L'explication donnée convainquit Carin, bien qu'il refusait de l'admettre. Il se contenta de détourner le regard et ne rien dire de plus.
La reine demanda au général de poster ses hommes dans le village. Le clan Waldia était réputé pour ses archers hors-pairs, faisant d'eux un appuis inestimables pour le combat à venir.
L'assemblée s'apprêtait à se disperser quand Lorelya fit irruption dans la salle. Elle était en nage et reprenait difficilement sa respiration.
– Que se passe-t-il ? lui demanda avec sévérité Isya. Tu devrais être...
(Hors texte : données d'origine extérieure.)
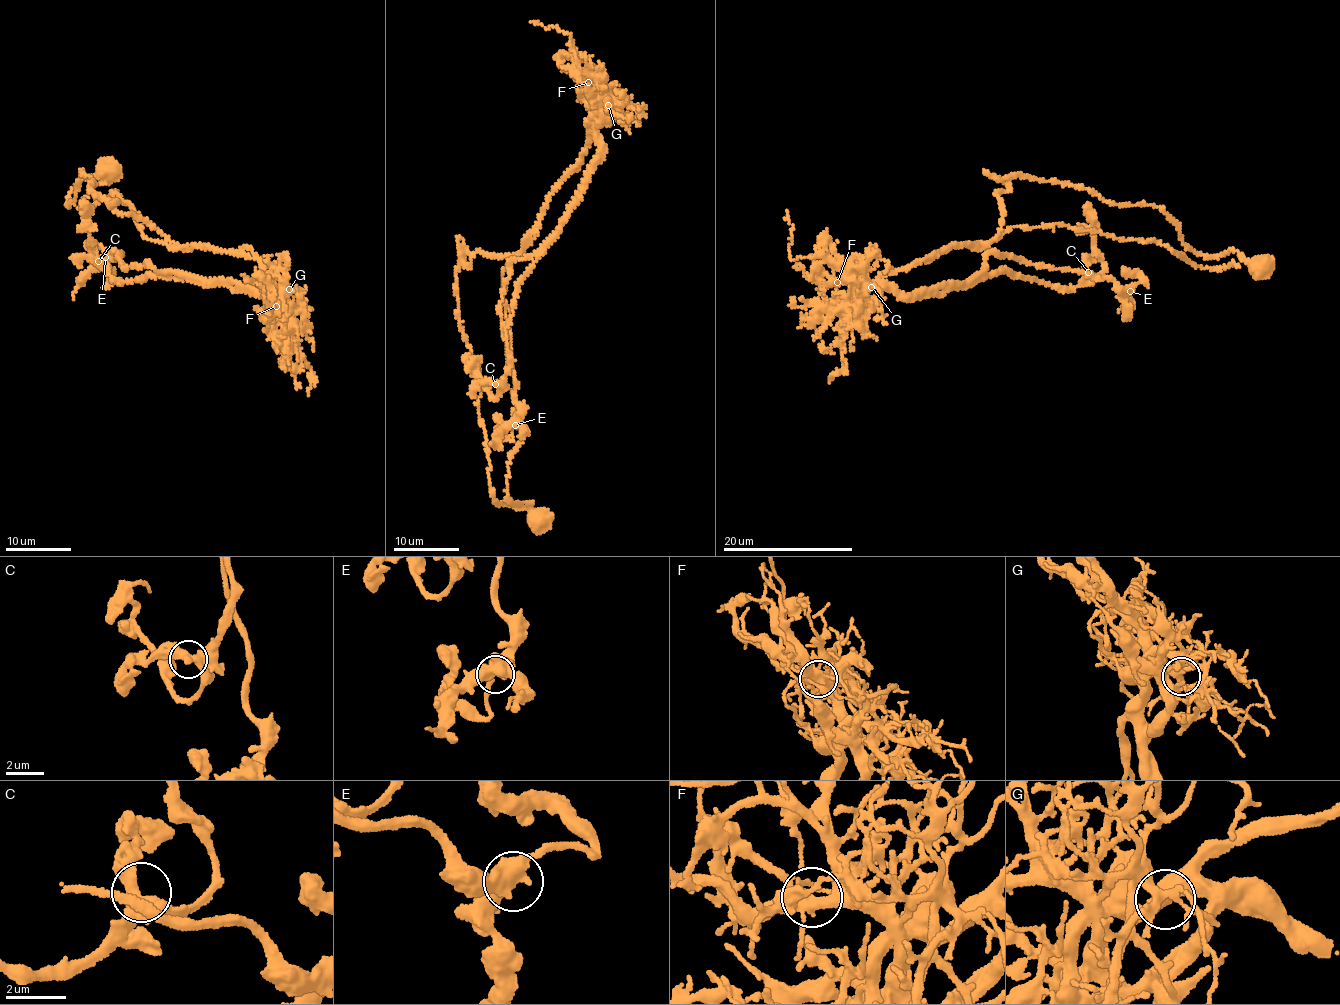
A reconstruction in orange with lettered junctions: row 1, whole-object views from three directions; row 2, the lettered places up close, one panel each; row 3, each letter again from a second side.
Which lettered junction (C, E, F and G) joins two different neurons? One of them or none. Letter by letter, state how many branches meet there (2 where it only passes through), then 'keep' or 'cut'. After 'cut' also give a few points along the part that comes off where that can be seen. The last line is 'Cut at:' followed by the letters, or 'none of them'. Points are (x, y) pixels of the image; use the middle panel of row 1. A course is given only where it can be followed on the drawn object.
C: branches 3; keep
E: branches 3; keep
F: branches 5; cut; course (588, 82), (603, 120), (588, 121), (591, 145), (503, 270), (522, 432), (507, 490), (510, 501), (534, 504)
G: branches 6; keep
Cut at: F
– Une véritable armée vient de pénétrer la forêt depuis le sud d'ici ! toussa l'archère quand elle eut repris son souffle. Pour le moment, j'en compte huit... Non, neuf cent ! Et leur nombre ne cesse de grimper !
La reine écarquilla les yeux et s'approcha de la verdoyante.
– Tu en es sûre ?
– Oui ma reine ! Et ils ne sont pas juste humains ! Des orques, des nains... Il y a même des elfes dans leurs rangs !
– Vous vous foutez de nous ? explosa Carin. Pourquoi des elfes...
– Nous n'avons pas que des alliés parmi les autres clans... rappela Larya. Sans oublier les autres tribus qui ne vivent pas dans notre forêt. Pas tous les elfes sont toujours nos alliés.
– Combien sont-ils maintenant ? demanda Matthias.
– J'ai de plus en plus de mal à le dire... souffla Lorelya. Nous avons facilement dépassé le millier et...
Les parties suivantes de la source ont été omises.